Fett

In Lachs, Oliven und Öl stecken gesunde Fette

Fett ist ein wichtiger Teil der Ernährung und ist der energiereichste Nährstoff. Ohne Fette könnten die Menschen nicht überleben, denn Fette – auch Lipide genannt – erfüllen wichtige Funktionen im menschlichen Organismus: Die Hauptaufgabe vom Fett besteht darin, den Körper mit Energie zu versorgen. Außerdem dient Fett als Träger von Vitamin A, D, E, und K, ist der Baustein der Zellwände und Geschmacksträger. Fett kann aber bei übermäßigem Genuss, sowie der falschen Zusammensetzung der Fette zu Speckpolstern an Bauch und Co. führen: Wir sagen Ihnen hier, welches Fett gut für Ihren Körper ist.

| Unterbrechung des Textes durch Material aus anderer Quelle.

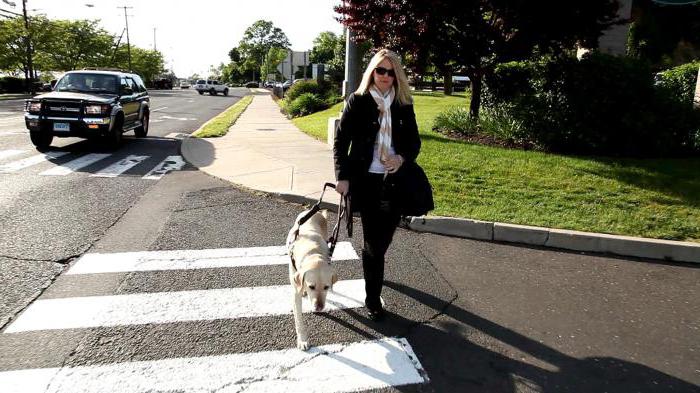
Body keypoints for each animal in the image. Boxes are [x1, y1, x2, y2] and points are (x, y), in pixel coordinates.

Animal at [286, 208, 338, 350]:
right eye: (311, 287)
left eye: (326, 287)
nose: (319, 307)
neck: (312, 252)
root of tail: (312, 210)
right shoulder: (295, 292)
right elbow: (299, 319)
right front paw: (302, 340)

Gute Fette vs. Schlechte Fette    

Unterschieden werden muss in gute und schlechte Fette beziehungsweise Fettsäuren – den Grundbausteinen aller Fette. Schlechte Fette – also Fette mit gesättigten Fettsäuren – findet man häufig in tierischen Fetten, wie zum Beispiel in Wurst, Käse oder fetthaltigen Milchprodukten. Aber auch Süßigkeiten, Chips und Fertiggerichte enthalten viele gesättigte Fettsäuren. Diese Lebensmittel liefern dem Körper nur überflüssige Kalorien und steigern den Cholesterinspiegel. Gesunde Fette – also ungesättigte Fettsäuren – findet man hingegen in kaltgepressten Pflanzenölen; in Fisch wie Hering, Forelle, Lachs oder Thunfisch; oder in Hülsenfrüchten. Vor allem pflanzliches Fett enthält viele ungesättigte Fettsäuren und ist frei von Cholesterin: Oliven-, Raps-, Maiskeim- und Sonnenblumenöl, sowie Nüsse und Sojabohnen zählen zu den bekanntesten pflanzlichen Fetten. Bei den pflanzlichen Ölen sollten Sie aber darauf achten, vor allem kaltgepresste Öle zu benutzen. Diese Öle strotzen nur so von essenziellen – also lebensnotwendigen – Fettsäuren.

Fett in der Ernährung

Die Deutsche Gesellschaft für Ernährung empfiehlt, dass rund 25 bis 30 Prozent des täglichen Gesamtenergiedarfs aus Fett bestehen soll, das macht zirka 65 bis 80 Gramm Fett pro Tag aus. Bei Menschen die Schwerstarbeit leisten oder bei Sportlern kann der Bedarf an Fett pro Tag auch bei bis zu 40 Prozent liegen. Sie sollten bestmöglich ein Drittel gesättigte Fettsäuren und zwei Drittel ungesättigte Fettsäuren zu sich nehmen. Die übermäßige Zufuhr von Fetten – vor allem von Fetten mit viel gesättigten Fettsäuren – kann auf lange Sicht zu Übergewicht führen. Bei einer ausgewogenen Ernährung, die übrigens auch Kohlenhydrate und Eiweiß berücksichtigt, sollten Sie außerdem auf die Zufuhr der essentiellen Fettsäuren wie Linolsäure und Alpha-Linolsäure achten, denn diese kann Ihr Körper nicht selber herstellen und können nur über die Nahrung aufgenommen werden. Sie finden diese essentiellen Fettsäuren vor allem in pflanzlichen Ölen.

Unsere 3 besten Tipps für den Umgang mit Fetten:

  1. Vorsicht bei versteckten Fetten: Lebensmittel wie Wurst, Käse, Gebäck, oder Süßigkeiten besitzen viele solche versteckten Fette.
  2. Verwenden Sie hochwertiges (kaltgepresstes) Öl: Denn diese Öle haben meist einen hohen Gehalt an ungesättigten Fettsäuren.
  3. Gehen Sie sparsam mit Fetten um! Nutzen Sie beim Braten beispielsweise wenig Öl.